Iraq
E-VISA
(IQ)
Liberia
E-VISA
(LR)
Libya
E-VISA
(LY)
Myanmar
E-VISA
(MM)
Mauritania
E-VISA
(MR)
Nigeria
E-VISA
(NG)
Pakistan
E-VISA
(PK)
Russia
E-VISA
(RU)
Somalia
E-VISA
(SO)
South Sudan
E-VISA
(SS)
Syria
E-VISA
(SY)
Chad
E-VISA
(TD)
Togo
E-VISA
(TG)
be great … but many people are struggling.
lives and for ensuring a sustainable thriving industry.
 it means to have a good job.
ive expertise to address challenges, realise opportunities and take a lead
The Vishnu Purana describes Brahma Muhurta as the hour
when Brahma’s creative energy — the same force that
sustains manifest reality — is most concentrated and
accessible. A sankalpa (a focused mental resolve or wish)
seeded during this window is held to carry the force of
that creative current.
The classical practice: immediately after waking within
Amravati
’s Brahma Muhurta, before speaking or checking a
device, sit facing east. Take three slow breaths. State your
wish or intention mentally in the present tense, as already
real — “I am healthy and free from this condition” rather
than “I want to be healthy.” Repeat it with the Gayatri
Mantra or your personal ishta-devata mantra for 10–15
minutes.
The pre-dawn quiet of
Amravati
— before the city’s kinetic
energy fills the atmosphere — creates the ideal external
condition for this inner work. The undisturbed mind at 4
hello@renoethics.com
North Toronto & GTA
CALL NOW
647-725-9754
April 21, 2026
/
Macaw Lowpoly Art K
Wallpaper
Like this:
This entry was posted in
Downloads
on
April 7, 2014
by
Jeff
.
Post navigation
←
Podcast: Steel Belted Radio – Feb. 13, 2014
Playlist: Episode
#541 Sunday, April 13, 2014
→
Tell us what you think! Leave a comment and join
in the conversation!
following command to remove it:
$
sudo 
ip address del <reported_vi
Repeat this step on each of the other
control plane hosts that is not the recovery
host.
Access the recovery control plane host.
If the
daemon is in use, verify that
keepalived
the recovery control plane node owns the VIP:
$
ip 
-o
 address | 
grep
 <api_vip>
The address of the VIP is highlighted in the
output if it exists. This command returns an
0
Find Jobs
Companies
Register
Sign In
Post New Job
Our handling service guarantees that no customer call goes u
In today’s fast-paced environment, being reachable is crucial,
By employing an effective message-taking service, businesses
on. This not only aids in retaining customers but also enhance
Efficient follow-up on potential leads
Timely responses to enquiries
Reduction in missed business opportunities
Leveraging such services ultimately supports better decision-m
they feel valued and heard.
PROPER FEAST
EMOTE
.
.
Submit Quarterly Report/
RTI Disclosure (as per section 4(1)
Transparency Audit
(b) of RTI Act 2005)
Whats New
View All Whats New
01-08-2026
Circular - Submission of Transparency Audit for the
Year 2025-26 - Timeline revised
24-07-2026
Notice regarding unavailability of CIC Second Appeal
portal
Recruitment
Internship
────────────────────
*What you have to do:* Everything in the data above should be set down again precisely.

*Answer space:*
Iraq
E-VISA
(IQ)
Liberia
E-VISA
(LR)
Libya
E-VISA
(LY)
Myanmar
E-VISA
(MM)
Mauritania
E-VISA
(MR)
Nigeria
E-VISA
(NG)
Pakistan
E-VISA
(PK)
Russia
E-VISA
(RU)
Somalia
E-VISA
(SO)
South Sudan
E-VISA
(SS)
Syria
E-VISA
(SY)
Chad
E-VISA
(TD)
Togo
E-VISA
(TG)
be great … but many people are struggling.
lives and for ensuring a sustainable thriving industry.
 it means to have a good job.
ive expertise to address challenges, realise opportunities and take a lead
The Vishnu Purana describes Brahma Muhurta as the hour
when Brahma’s creative energy — the same force that
sustains manifest reality — is most concentrated and
accessible. A sankalpa (a focused mental resolve or wish)
seeded during this window is held to carry the force of
that creative current.
The classical practice: immediately after waking within
Amravati
’s Brahma Muhurta, before speaking or checking a
device, sit facing east. Take three slow breaths. State your
wish or intention mentally in the present tense, as already
real — “I am healthy and free from this condition” rather
than “I want to be healthy.” Repeat it with the Gayatri
Mantra or your personal ishta-devata mantra for 10–15
minutes.
The pre-dawn quiet of
Amravati
— before the city’s kinetic
energy fills the atmosphere — creates the ideal external
condition for this inner work. The undisturbed mind at 4
hello@renoethics.com
North Toronto & GTA
CALL NOW
647-725-9754
April 21, 2026
/
Macaw Lowpoly Art K
Wallpaper
Like this:
This entry was posted in
Downloads
on
April 7, 2014
by
Jeff
.
Post navigation
←
Podcast: Steel Belted Radio – Feb. 13, 2014
Playlist: Episode
#541 Sunday, April 13, 2014
→
Tell us what you think! Leave a comment and join
in the conversation!
following command to remove it:
$
sudo 
ip address del <reported_vi
Repeat this step on each of the other
control plane hosts that is not the recovery
host.
Access the recovery control plane host.
If the
daemon is in use, verify that
keepalived
the recovery control plane node owns the VIP:
$
ip 
-o
 address | 
grep
 <api_vip>
The address of the VIP is highlighted in the
output if it exists. This command returns an
0
Find Jobs
Companies
Register
Sign In
Post New Job
Our handling service guarantees that no customer call goes u
In today’s fast-paced environment, being reachable is crucial,
By employing an effective message-taking service, businesses
on. This not only aids in retaining customers but also enhance
Efficient follow-up on potential leads
Timely responses to enquiries
Reduction in missed business opportunities
Leveraging such services ultimately supports better decision-m
they feel valued and heard.
PROPER FEAST
EMOTE
.
.
Submit Quarterly Report/
RTI Disclosure (as per section 4(1)
Transparency Audit
(b) of RTI Act 2005)
Whats New
View All Whats New
01-08-2026
Circular - Submission of Transparency Audit for the
Year 2025-26 - Timeline revised
24-07-2026
Notice regarding unavailability of CIC Second Appeal
portal
Recruitment
Internship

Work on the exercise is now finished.